Cooking any cut of beef sous vide style typically leads to amazing results. But, if you’re a beef lover, you may still want to seek out the best cuts of red meat you can buy. When cooking sous vide with your VacMaster sous vide circulator, using the best cuts of beef help to ensure that your beef remains juicy and tender throughout the cooking process.
Meat is simply the combination of protein and fat. The presence of fat and the way it's distributed throughout the meat determines the texture. The areas less effected by strain or exercise are made up of thin muscle fibers. This yields a leaner meat with less fat. Loin is an example of a lean meat cut. Muscles, subject to the action of the cows movement and weight support, tend to have thicker muscle fibers and yield a richer fat content.

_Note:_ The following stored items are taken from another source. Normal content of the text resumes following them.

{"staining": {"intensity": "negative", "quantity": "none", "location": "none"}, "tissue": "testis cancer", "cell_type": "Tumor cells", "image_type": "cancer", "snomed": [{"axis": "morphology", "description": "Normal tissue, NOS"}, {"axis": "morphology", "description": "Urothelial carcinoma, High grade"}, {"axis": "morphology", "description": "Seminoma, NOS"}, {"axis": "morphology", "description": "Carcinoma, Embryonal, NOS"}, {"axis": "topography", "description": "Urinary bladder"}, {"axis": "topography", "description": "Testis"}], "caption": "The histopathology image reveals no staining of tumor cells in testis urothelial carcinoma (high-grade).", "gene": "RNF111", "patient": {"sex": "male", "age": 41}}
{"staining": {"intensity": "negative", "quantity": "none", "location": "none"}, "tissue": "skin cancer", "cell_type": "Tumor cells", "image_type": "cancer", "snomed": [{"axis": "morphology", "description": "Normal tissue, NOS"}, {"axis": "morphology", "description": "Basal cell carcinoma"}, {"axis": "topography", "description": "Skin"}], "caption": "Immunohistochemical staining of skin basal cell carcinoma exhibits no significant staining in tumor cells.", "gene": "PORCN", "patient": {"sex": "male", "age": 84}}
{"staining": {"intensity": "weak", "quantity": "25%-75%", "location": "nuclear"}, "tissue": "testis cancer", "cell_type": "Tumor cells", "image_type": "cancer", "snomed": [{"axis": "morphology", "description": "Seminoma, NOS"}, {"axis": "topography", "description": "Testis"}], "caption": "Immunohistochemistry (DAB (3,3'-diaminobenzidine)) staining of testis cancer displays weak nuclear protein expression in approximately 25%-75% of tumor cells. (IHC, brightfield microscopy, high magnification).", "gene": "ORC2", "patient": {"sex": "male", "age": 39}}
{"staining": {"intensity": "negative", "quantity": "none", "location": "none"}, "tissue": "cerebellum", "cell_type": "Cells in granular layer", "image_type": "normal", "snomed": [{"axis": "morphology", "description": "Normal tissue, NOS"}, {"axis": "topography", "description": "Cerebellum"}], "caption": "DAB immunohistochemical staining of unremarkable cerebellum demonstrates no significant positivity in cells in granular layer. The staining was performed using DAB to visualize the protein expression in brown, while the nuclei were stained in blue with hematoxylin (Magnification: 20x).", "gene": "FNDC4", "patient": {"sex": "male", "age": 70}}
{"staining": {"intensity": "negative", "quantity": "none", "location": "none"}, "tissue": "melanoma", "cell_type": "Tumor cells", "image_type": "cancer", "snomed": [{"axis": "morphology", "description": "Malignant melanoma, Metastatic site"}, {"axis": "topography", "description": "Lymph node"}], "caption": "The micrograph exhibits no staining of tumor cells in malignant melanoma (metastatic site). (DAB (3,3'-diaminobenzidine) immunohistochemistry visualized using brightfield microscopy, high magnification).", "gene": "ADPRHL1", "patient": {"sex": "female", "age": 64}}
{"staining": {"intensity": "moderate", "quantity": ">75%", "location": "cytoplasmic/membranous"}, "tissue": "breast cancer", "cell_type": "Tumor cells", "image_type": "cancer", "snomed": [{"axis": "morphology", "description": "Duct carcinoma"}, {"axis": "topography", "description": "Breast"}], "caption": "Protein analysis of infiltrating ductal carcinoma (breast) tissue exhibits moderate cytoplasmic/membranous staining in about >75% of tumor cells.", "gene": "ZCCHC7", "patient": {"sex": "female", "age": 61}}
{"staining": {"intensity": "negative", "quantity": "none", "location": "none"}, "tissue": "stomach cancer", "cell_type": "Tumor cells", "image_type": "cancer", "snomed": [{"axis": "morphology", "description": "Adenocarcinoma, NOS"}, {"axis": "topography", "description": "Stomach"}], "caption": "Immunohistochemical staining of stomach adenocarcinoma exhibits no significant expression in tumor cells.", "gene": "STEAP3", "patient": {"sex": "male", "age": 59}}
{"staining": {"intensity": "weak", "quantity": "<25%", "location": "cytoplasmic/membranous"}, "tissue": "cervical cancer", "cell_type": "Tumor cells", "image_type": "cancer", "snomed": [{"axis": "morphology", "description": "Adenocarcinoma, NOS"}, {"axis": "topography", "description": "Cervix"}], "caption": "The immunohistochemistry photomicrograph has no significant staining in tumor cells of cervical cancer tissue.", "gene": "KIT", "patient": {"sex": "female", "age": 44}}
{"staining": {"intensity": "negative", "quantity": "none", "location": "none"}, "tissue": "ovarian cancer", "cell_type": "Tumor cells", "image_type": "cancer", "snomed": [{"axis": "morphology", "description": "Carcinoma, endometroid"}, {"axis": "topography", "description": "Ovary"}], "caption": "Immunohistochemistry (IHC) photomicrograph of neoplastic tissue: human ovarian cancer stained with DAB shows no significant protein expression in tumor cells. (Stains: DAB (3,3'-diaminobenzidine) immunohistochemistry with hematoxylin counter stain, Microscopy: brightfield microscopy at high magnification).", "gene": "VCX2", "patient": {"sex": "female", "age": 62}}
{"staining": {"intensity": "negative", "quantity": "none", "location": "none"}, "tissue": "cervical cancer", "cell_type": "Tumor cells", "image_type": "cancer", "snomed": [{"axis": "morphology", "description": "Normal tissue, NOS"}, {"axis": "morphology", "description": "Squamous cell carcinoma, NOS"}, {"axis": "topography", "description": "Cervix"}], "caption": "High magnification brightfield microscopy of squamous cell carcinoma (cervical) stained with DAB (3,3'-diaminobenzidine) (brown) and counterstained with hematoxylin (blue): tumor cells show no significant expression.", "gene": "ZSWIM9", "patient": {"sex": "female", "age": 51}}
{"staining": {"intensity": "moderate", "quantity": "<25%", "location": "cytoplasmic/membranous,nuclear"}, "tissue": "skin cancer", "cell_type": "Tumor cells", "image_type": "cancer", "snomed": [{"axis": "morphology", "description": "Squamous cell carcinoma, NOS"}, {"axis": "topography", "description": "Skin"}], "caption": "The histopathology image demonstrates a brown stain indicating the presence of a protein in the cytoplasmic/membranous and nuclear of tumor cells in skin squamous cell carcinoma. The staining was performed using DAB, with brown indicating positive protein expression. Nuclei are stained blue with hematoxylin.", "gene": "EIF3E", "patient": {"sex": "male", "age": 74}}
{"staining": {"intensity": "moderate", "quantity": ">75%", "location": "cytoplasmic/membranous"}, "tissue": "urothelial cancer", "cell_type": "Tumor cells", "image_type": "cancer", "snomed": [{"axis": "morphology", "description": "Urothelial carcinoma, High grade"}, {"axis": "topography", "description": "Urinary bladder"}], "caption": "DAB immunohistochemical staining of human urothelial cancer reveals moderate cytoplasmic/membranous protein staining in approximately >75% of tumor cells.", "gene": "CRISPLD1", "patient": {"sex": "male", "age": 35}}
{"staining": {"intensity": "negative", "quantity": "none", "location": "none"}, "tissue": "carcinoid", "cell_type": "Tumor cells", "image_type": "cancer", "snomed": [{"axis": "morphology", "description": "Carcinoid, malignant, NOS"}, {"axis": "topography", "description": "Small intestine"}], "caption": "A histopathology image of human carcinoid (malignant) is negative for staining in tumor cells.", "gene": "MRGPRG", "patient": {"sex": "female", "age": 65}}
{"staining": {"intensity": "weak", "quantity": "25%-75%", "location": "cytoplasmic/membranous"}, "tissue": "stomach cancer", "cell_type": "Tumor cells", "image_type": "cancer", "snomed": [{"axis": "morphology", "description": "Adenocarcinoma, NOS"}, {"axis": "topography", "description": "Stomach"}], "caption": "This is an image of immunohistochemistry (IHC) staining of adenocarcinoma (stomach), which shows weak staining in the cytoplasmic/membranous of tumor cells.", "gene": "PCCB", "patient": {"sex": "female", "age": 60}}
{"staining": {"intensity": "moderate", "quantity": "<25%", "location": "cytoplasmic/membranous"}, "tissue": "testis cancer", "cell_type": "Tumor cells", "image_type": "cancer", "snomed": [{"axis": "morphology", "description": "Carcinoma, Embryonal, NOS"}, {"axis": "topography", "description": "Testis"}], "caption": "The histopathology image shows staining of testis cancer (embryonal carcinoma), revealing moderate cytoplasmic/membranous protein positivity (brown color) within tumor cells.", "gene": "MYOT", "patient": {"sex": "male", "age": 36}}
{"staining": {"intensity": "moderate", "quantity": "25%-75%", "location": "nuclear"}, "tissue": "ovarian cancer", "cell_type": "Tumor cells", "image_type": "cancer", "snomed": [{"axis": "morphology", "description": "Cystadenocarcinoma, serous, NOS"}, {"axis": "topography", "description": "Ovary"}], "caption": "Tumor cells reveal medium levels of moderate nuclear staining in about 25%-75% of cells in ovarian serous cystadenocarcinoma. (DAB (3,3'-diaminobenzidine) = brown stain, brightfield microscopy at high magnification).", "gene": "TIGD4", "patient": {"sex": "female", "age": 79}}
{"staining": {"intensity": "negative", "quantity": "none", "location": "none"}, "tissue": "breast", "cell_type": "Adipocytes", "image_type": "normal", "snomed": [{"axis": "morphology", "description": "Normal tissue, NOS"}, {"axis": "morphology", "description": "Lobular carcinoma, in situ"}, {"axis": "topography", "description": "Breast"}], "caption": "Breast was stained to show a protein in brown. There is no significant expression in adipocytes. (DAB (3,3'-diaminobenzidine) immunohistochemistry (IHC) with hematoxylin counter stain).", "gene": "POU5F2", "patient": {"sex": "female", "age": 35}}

It's both the fat and the connective tissue collagen that factor into the tenderness of meat. Fat forms in and around muscles. The distribution of white fat inside the meat fibers is a trait called marbling. It's the marbling that melts during the cooking process which results in a succulent, flavorful, and tender meat. Furthermore, collagen turns to gelatin when slow cooked making tough cuts like brisket or roast seem to fall apart. For more information on how beef is processed and conventional cooking tips applicable to each cut of meat check out this in-depth guide from GrillSimply.com The Eight Primal Cuts of Meat
But how do you know you are getting the best cuts of meat? Do you have to spend a lot of money to guarantee your beef is top of the line? Here are some tips on how to pick out the best beef from the supermarket or your local butcher shop.
- Grading. Grading of beef is determined by the marbling, or the small white specks of fat within the muscles. The more marbling, the higher the grade (and the higher the fat). Beef is sold to consumers in three grades. Prime grade beef is the most sought after by top steak houses and butcher shops. Choice grade is moderately marbled and most often found in grocery stores. The remainder of the beef is graded as Select.
- Fat content. Lean beef has less than 10 grams of fat, 4.5 grams or less saturated fat, and 95 mg of cholesterol per 3-oz serving. Naturally lean cuts of beef come in 29 different cuts including tenderloin, flank steak, sirloin, ribeye and chuck roast, all containing different amounts of fat. Look for round or loin cuts for the leanest beef.
- Aged beef. Do you love a steak with an intense flavor? Dry aging beef in a temperature- and humidity-controlled room for 10 days to 6 weeks will give it a robust flavor and make it more tender.
When choosing beef, if you want less fat, buy Choice or Select cuts. Prime beef usually has more fat. You can also make the decision by selecting the beef with the least amount of visible marbling.
Beef is also an excellent source of protein. A 3.5-oz serving of beef provides 27-30 g of protein, which is more than half the recommended allowance based on a normal diet. Beef also contains iron, zinc and phosphorus.
Once you have determined the cut of meat that is right for you, get that sous vide circulator bath roiling and make a succulent tasty beef entree to amaze even the most demanding beef lovers seated at your table.